• **What the exercise asks**: Could you convert the text lines in all of the entries below into a JSON list of strings, one string per line, skipping blank lines? Leave the pictures out of the answer.

• **Provided records**:
⟨
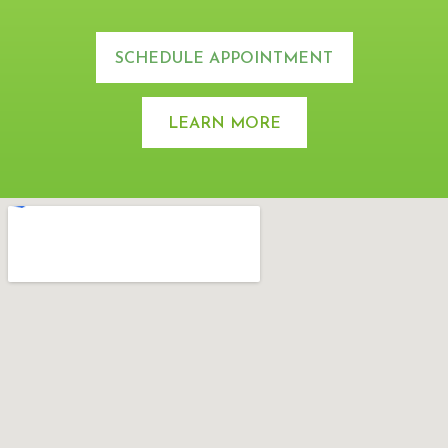
SCHEDULE APPOINTMENT
LEARN MORE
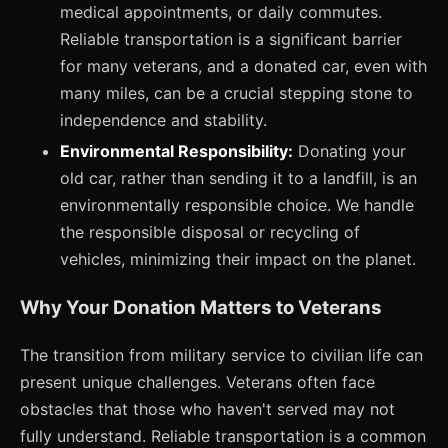
medical appointments, or daily commutes.
Reliable transportation is a significant barrier
for many veterans, and a donated car, even with
many miles, can be a crucial stepping stone to
independence and stability.
Environmental Responsibility:
Donating your
old car, rather than sending it to a landfill, is an
environmentally responsible choice. We handle
the responsible disposal or recycling of
vehicles, minimizing their impact on the planet.
Why Your Donation Matters to Veterans
The transition from military service to civilian life can
present unique challenges. Veterans often face
obstacles that those who haven't served may not
fully understand. Reliable transportation is a common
⟩
• **Answer**:
[
  "SCHEDULE APPOINTMENT",
  "LEARN MORE",
  "medical appointments, or daily commutes.",
  "Reliable transportation is a significant barrier",
  "for many veterans, and a donated car, even with",
  "many miles, can be a crucial stepping stone to",
  "independence and stability.",
  "Environmental Responsibility:",
  "Donating your",
  "old car, rather than sending it to a landfill, is an",
  "environmentally responsible choice. We handle",
  "the responsible disposal or recycling of",
  "vehicles, minimizing their impact on the planet.",
  "Why Your Donation Matters to Veterans",
  "The transition from military service to civilian life can",
  "present unique challenges. Veterans often face",
  "obstacles that those who haven't served may not",
  "fully understand. Reliable transportation is a common"
]